= James Head (director) =

Canadian television director

James David Head is a Canadian television director.

==Career==

===Cameraman===
Head began his career as a cameraman on various film crews. In 1985, he was a second assistant camera for the concert film 9012Live by Yes. In 1987, he was a second assistant camera for the film Stakeout. He then worked as a first assistant camera on Beyond the Stars (1989), The Fourth War (1990), Run (1991), And the Sea Will Tell (1991), and Bingo (1991).

===Early years as a director===
Head made his directorial debut in 1991, directing at least one episode of TV's The Commish, but did not become a full-time director at that time. He was second unit director of photography for Man of the House (1995) and Fear (1996). He was back as a director in 1996, directing at least one episode of F/X: The Series. In 1997, he directed an episode of The Adventures of Sinbad, and during the 1996–97 season, he has directors credits for three episodes of Two. During the 1998-99 TV season, he directed two episodes of The Crow: Stairway to Heaven, an episode of Nothing Too Good for a Cowboy, an episode of Poltergeist: The Legacy, and five episodes of Earth: Final Conflict. Between 1998 and 2001, he directed six episodes of The Outer Limits . In 2000, he was second unit director on First Target and he directed a television film remake of The Spiral Staircase. In 2001, he was second unit director on Just Cause and also directed at least one episode of Wolf Lake. In 2002, he was second unit director for two episodes of Jeremiah and then went on to direct two episodes of the series.

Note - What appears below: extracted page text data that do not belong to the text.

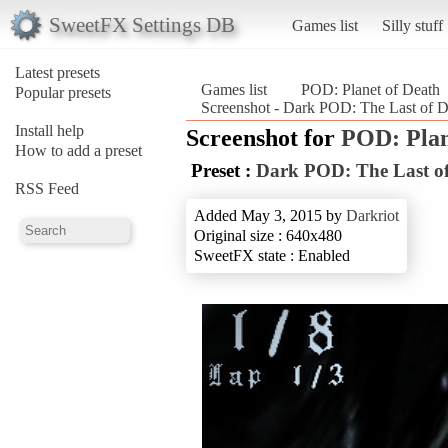
SweetFX Settings DB
Games list
Silly stuff
Latest presets
Games list
POD: Planet of Death
Popular presets
Screenshot - Dark POD: The Last of D
Install help
Screenshot for
POD: Plan
How to add a preset
Preset :
Dark POD: The Last of
RSS Feed
Added May 3, 2015 by
Darkriot
Original size : 640x480
SweetFX state : Enabled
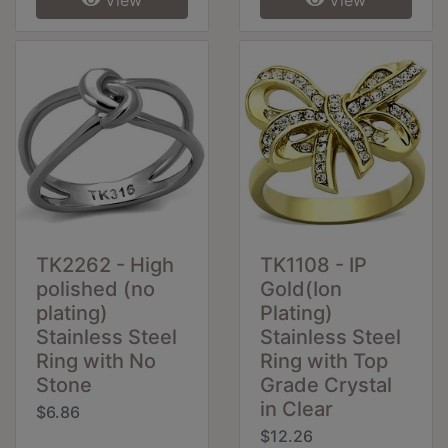
TK2262 - High
TK1108 - IP
polished (no
Gold(Ion
plating)
Plating)
Stainless Steel
Stainless Steel
Ring with No
Ring with Top
Stone
Grade Crystal
in Clear
$6.86
$12.26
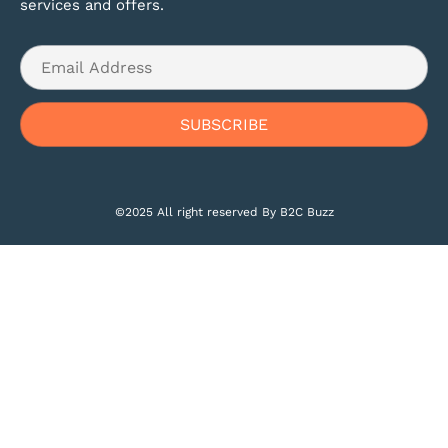
services and offers.
©2025 All right reserved By B2C Buzz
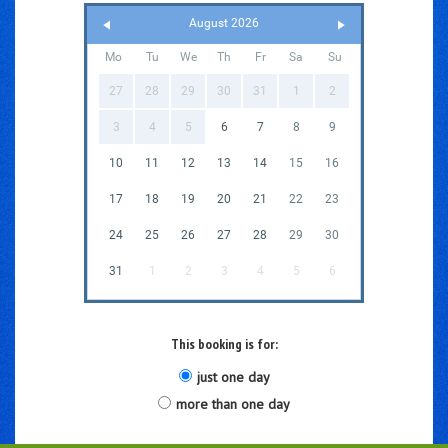
August 2026
Mo
Tu
We
Th
Fr
Sa
Su
27
28
29
30
31
1
2
3
4
5
6
7
8
9
10
11
12
13
14
15
16
17
18
19
20
21
22
23
24
25
26
27
28
29
30
31
1
2
3
4
5
6
This booking is for:
just one day
more than one day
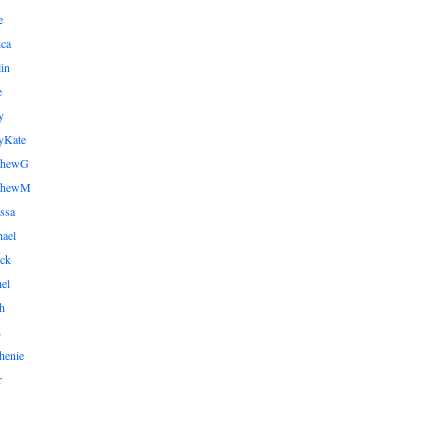
e
ica
lin
e
y
yKate
thewG
tthewM
ssa
ael
ick
el
h
n
henie
r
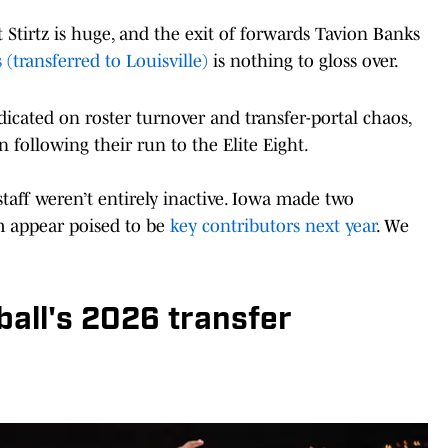
t Stirtz is huge, and the exit of forwards Tavion Banks
 (transferred to Louisville)
is nothing to gloss over.
edicated on roster turnover and transfer-portal chaos,
 following their run to the Elite Eight.
taff weren’t entirely inactive. Iowa made two
m appear poised to be
key contributors next year
. We
all's 2026 transfer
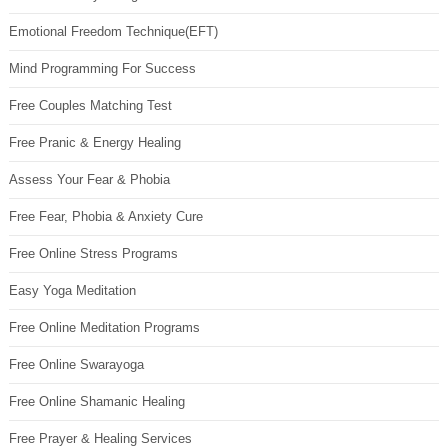
Emotional Freedom Technique(EFT)
Mind Programming For Success
Free Couples Matching Test
Free Pranic & Energy Healing
Assess Your Fear & Phobia
Free Fear, Phobia & Anxiety Cure
Free Online Stress Programs
Easy Yoga Meditation
Free Online Meditation Programs
Free Online Swarayoga
Free Online Shamanic Healing
Free Prayer & Healing Services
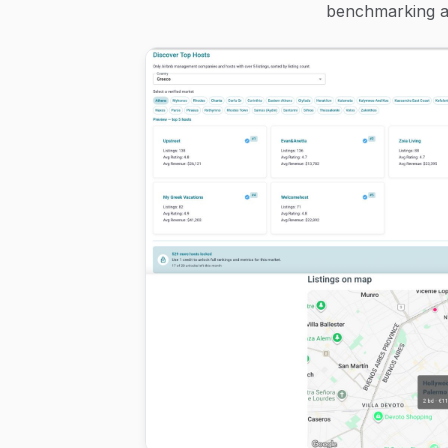
benchmarking an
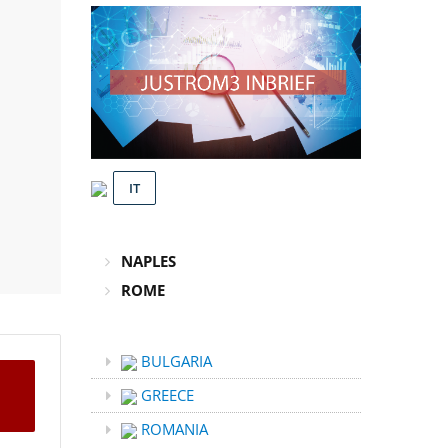
IT
NAPLES
ROME
BULGARIA
GREECE
ROMANIA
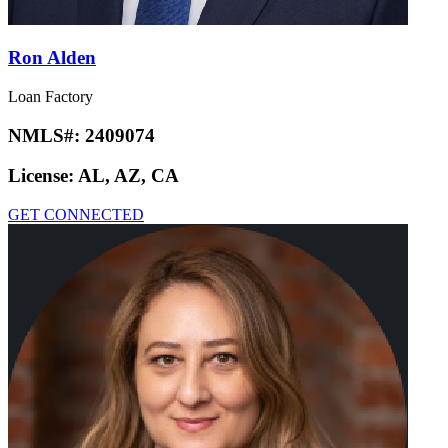
Ron Alden
Loan Factory
NMLS#:
2409074
License:
AL, AZ, CA
GET CONNECTED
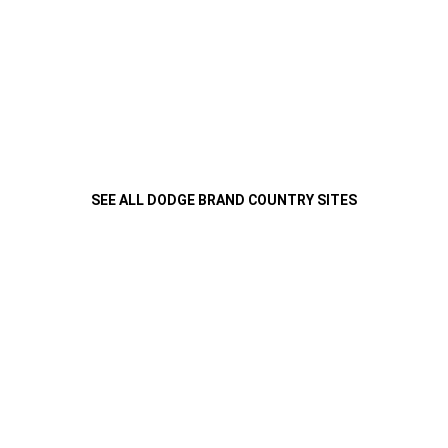
SEE ALL DODGE BRAND COUNTRY SITES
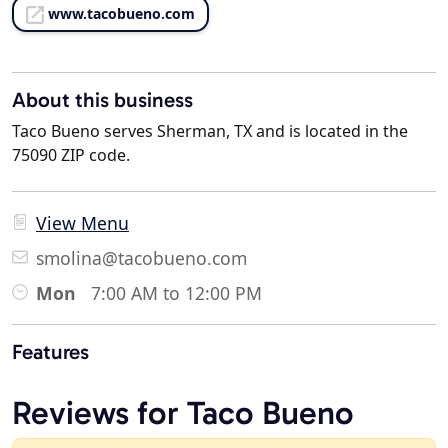
www.tacobueno.com
About this business
Taco Bueno serves Sherman, TX and is located in the
75090 ZIP code.
View Menu
smolina@tacobueno.com
Mon
7:00 AM to 12:00 PM
Features
Reviews for Taco Bueno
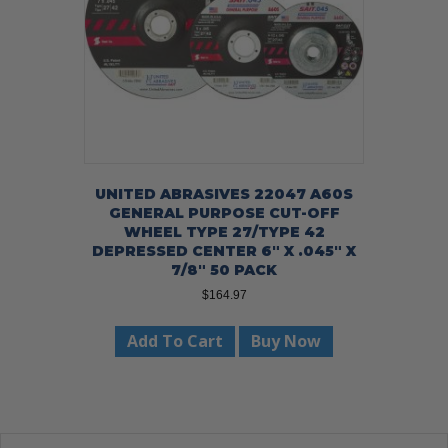
UNITED ABRASIVES 22047 A60S
GENERAL PURPOSE CUT-OFF
WHEEL TYPE 27/TYPE 42
DEPRESSED CENTER 6″ X .045″ X
7/8″ 50 PACK
$
164.97
Add To Cart
Buy Now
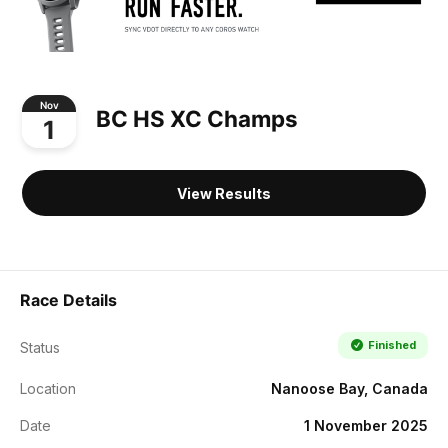
Nov
BC HS XC Champs
1
View Results
Race Details
Finished
Status
Location
Nanoose Bay, Canada
Date
1 November 2025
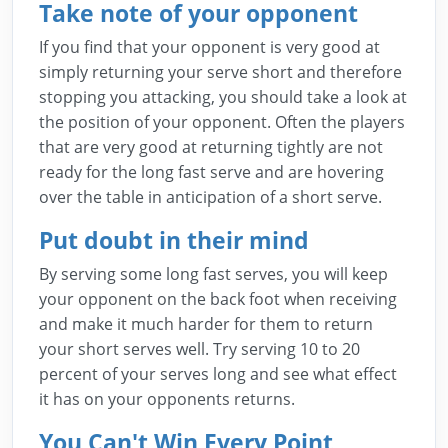
Take note of your opponent
If you find that your opponent is very good at
simply returning your serve short and therefore
stopping you attacking, you should take a look at
the position of your opponent. Often the players
that are very good at returning tightly are not
ready for the long fast serve and are hovering
over the table in anticipation of a short serve.
Put doubt in their mind
By serving some long fast serves, you will keep
your opponent on the back foot when receiving
and make it much harder for them to return
your short serves well. Try serving 10 to 20
percent of your serves long and see what effect
it has on your opponents returns.
You Can't Win Every Point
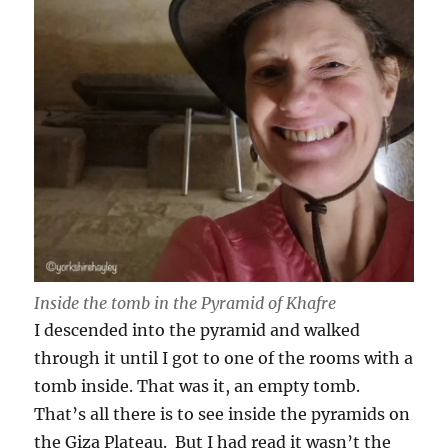
Inside the tomb in the Pyramid of Khafre
I descended into the pyramid and walked
through it until I got to one of the rooms with a
tomb inside. That was it, an empty tomb.
That’s all there is to see inside the pyramids on
the Giza Plateau. But I had read it wasn’t the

===Recent accomplishments===
From 2003 onward, Head has been regularly employed full-time as a television director. His directorial credits have included an episode of The Twilight Zone (2003), at least one episode of 1-800-Missing (2003), an episode of Stargate Atlantis (2004), twenty episodes of The Dead Zone (2003-2007), an episode of Battlestar Galactica (2006), at least one episode of Kaya (2007), four episodes of Reaper (2007-2008), two episodes of Sanctuary (2008), three episodes of Kyle XY (2008-2009), and an episode of Eureka (2009).